▶ [What you should do]: What is the number of lines in the entries below that include the word "code"? Provide the number only.

▶ [Supplied entries]:
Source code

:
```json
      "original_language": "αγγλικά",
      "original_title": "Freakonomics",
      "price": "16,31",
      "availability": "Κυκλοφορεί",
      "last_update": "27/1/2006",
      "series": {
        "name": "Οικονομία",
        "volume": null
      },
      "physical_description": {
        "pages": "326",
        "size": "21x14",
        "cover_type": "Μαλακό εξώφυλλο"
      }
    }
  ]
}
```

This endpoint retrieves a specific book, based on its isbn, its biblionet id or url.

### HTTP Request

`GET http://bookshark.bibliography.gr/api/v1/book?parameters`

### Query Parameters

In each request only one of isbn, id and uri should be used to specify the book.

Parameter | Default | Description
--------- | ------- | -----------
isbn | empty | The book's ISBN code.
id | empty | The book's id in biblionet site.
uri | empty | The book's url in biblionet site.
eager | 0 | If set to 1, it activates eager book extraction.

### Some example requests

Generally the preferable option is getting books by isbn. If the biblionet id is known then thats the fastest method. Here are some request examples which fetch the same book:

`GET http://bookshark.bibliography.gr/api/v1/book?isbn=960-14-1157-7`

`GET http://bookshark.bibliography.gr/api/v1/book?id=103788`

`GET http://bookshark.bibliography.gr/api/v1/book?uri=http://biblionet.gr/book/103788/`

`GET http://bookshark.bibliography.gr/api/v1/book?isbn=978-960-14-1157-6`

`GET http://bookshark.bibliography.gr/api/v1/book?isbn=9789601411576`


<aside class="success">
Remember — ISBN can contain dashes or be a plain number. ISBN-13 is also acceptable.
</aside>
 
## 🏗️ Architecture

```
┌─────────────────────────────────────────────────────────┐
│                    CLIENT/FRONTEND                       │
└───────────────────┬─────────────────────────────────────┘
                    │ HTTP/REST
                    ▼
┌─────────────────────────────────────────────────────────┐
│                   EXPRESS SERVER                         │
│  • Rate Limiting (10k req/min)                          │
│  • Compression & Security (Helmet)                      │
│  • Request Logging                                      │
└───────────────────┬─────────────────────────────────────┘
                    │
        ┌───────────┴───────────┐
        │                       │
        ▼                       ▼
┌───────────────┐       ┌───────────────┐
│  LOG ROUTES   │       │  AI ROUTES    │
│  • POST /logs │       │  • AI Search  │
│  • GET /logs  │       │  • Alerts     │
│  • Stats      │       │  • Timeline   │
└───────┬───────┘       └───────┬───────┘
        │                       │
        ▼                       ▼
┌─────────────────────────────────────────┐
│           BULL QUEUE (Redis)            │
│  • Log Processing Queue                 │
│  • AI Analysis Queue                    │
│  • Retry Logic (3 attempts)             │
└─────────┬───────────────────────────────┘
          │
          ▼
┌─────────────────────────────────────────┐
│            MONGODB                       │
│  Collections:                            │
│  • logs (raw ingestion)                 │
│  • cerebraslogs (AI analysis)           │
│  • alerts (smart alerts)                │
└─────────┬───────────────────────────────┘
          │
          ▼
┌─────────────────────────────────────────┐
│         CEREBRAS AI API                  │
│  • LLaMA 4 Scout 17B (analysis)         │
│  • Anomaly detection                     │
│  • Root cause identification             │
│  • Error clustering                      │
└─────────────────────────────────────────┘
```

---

▶ [Answer space]: 2